__What needs to be done__: List every person mentioned by name in the passage below on interest rate rises, one per line.

Rate rises have also coincided with further cost pressures about to be placed on households at the end of the month, with the treasurer confirming the six-month fuel excise cut would come to an end, adding about 22c/L to costs at the bowser.
Latest interest rates rises are coming ahead of further cost pressures about to be placed on households at the end of the month. Treasurer Jim Chalmers confirmed the six-month fuel excise cut would come to an end and add about 22c/L to costs at the bowser.
The opposition's Treasury spokesman Angus Taylor slammed the Albanese government for having no plan for families taking on the brunt of fast-rising bills.
Dr Chalmers noted further hikes would impact the government's ability to service its own existing debt levels.
"It also means more difficult decisions for governments, because higher interest rates mean a higher cost of servicing the trillion dollars of debt that has been left to us," he said.
The Treasurer outlined it wasn't the role of government to interfere in the RBA's role of price stability through interest rate adjustments.
But Mr Taylor said the rate hike added further pressure to already tight household budgets and Labor offered no solution.
"By Christmas - a time when Australians are wanting to spend money on gifts for loved ones, getting together with family and going on holidays - the pain of the rate rise will really start to sink in," he said.
"The government doesn't want to talk about the cost-of-living crisis because it doesn't have a plan.
"The only thing the Albanese government could manage in response was to host a jobs summit vanity project, which failed to deliver a single thing to address cost of living pressures on families and businesses."
On mortgages, calculations from RateCity show a $750,000 mortgage would cause monthly repayments to rise by $216 after the September hike.
The average owner-occupier variable rate now sits at 5.11 per cent, while investor loans are at 5.46 per cent.
RateCity research director Sally Tindall said a number of lenders are still offering rates below 5 per cent.
"Already 25 lenders on our database have cut variable rates for new customers since the RBA hikes began in May," she said.
"In fact, five banks, including CBA and ANZ, have lowered their rates twice in this time."
Dr Lowe in his statement also highlighted household spending remained an area of uncertainty, as consumers respond to higher costs brought on by both interest rates and higher inflation.
"Higher inflation and higher interest rates are putting pressure on household budgets, with the full effects of higher interest rates yet to be felt in mortgage payments," he said.
"Consumer confidence has also fallen and housing prices are declining in most markets after the earlier large increases."
Economic forecasts from the RBA also point to inflation peaking at 7.75 per cent later this year and then sitting at 4 per cent through 2023.
Prime Minister Anthony Albanese on Tuesday said legislation would be introduced to provide cheaper medicine and childcare in the coming fortnight.
"That's why we put forward a submission to the Fair Work Commission to increase the wages of people who are on the minimum wage and successfully argued for the result, which was a 5.2 per cent increase," he said.
ANZ anticipates the cash rate will likely neutralise at 3.8 per cent next year.

__Dataset extract__:
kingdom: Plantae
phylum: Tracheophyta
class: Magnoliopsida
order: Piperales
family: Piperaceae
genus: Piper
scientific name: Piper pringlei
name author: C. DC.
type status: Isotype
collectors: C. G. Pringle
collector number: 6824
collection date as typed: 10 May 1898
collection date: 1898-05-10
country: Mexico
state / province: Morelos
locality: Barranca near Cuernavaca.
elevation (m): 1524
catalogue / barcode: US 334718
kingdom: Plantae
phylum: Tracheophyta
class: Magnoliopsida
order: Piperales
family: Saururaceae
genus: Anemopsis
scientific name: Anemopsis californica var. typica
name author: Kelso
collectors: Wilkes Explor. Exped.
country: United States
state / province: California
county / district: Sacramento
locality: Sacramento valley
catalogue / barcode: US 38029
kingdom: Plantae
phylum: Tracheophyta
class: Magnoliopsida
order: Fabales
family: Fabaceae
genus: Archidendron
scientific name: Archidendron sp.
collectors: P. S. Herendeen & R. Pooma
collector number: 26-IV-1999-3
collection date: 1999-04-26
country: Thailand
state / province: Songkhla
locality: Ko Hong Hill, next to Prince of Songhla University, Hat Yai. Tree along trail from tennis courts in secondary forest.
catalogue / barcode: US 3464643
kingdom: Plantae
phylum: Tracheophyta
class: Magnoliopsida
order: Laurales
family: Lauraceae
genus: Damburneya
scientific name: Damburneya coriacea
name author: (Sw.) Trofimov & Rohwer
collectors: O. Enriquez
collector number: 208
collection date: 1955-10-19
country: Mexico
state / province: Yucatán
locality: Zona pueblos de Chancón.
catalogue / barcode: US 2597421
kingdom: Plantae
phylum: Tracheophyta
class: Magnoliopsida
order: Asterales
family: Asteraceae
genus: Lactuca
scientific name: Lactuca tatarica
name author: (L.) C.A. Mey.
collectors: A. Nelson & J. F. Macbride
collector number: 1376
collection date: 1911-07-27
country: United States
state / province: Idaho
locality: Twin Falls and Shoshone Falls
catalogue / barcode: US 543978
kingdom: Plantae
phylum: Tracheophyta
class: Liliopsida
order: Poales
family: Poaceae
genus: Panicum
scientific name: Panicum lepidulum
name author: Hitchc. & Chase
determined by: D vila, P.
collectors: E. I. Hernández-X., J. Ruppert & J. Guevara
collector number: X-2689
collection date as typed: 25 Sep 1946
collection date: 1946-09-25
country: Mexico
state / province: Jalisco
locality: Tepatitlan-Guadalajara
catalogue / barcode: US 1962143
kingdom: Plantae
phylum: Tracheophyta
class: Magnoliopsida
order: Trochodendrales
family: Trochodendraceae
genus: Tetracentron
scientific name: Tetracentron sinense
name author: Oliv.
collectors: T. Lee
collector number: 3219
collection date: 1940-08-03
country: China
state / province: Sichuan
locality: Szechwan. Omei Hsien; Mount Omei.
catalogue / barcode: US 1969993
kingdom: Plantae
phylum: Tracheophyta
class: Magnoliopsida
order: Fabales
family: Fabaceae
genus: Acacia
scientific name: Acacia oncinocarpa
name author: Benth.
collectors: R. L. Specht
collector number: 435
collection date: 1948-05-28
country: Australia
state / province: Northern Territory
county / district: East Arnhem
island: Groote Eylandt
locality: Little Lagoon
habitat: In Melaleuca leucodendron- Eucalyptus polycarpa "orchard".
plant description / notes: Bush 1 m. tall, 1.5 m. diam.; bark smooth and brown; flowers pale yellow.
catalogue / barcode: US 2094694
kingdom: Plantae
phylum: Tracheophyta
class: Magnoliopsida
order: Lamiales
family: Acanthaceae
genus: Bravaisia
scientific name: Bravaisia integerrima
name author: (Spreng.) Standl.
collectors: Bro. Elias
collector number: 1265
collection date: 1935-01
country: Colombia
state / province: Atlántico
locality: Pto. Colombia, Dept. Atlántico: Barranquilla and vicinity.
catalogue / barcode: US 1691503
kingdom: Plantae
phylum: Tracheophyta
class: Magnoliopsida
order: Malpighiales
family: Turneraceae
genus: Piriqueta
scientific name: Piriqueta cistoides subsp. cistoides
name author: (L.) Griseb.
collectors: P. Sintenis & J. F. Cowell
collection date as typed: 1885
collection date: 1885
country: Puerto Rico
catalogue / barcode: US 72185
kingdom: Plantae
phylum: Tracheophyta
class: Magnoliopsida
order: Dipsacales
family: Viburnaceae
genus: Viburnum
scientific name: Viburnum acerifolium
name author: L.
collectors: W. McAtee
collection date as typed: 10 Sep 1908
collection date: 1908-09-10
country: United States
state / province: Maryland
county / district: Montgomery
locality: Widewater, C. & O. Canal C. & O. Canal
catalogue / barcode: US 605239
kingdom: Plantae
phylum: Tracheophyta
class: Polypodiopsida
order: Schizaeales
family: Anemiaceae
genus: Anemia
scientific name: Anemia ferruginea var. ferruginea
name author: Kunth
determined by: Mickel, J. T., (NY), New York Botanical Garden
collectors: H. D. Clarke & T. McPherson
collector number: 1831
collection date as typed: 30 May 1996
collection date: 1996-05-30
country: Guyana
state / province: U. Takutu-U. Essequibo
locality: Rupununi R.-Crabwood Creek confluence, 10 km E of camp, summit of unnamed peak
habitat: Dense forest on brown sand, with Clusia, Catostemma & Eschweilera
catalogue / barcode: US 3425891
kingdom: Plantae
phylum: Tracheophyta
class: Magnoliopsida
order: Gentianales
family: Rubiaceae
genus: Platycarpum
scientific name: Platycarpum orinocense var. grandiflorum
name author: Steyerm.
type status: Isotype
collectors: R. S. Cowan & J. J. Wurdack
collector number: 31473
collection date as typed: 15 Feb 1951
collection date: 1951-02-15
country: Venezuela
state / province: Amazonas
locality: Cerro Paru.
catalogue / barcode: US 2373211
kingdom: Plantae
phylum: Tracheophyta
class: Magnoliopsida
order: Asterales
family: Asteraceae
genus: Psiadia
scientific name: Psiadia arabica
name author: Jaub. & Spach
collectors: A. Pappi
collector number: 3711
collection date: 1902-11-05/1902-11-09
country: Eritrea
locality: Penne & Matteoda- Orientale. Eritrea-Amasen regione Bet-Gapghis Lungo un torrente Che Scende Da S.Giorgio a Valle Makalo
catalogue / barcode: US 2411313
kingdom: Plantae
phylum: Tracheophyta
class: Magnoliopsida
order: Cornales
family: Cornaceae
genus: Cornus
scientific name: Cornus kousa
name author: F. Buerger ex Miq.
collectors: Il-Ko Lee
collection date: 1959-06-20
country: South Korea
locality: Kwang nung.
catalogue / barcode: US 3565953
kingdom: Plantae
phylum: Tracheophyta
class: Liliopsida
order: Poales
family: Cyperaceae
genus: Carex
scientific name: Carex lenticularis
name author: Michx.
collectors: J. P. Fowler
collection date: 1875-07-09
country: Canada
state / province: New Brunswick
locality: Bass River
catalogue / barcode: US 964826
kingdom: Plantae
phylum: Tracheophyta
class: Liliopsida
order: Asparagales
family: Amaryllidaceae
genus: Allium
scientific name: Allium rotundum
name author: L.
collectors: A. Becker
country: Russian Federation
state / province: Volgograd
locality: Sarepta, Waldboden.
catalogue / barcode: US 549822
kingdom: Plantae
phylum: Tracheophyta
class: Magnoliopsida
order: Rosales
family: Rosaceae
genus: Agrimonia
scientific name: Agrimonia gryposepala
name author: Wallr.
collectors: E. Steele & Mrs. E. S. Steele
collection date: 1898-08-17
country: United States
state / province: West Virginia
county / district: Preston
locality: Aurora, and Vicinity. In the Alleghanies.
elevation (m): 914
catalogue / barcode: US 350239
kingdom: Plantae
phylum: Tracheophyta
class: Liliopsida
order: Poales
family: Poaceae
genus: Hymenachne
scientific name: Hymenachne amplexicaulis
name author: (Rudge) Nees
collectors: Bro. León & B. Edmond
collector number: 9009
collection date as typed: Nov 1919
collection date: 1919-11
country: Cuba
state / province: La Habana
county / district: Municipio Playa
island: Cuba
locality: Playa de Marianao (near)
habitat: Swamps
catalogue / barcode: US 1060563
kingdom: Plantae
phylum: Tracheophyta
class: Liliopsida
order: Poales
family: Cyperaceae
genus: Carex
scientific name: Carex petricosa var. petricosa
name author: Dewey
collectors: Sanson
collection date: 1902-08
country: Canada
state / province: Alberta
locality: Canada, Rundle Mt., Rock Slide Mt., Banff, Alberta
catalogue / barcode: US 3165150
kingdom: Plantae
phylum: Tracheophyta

__Answer box__:
Jim Chalmers
Angus Taylor
Sally Tindall
Dr Lowe
Anthony Albanese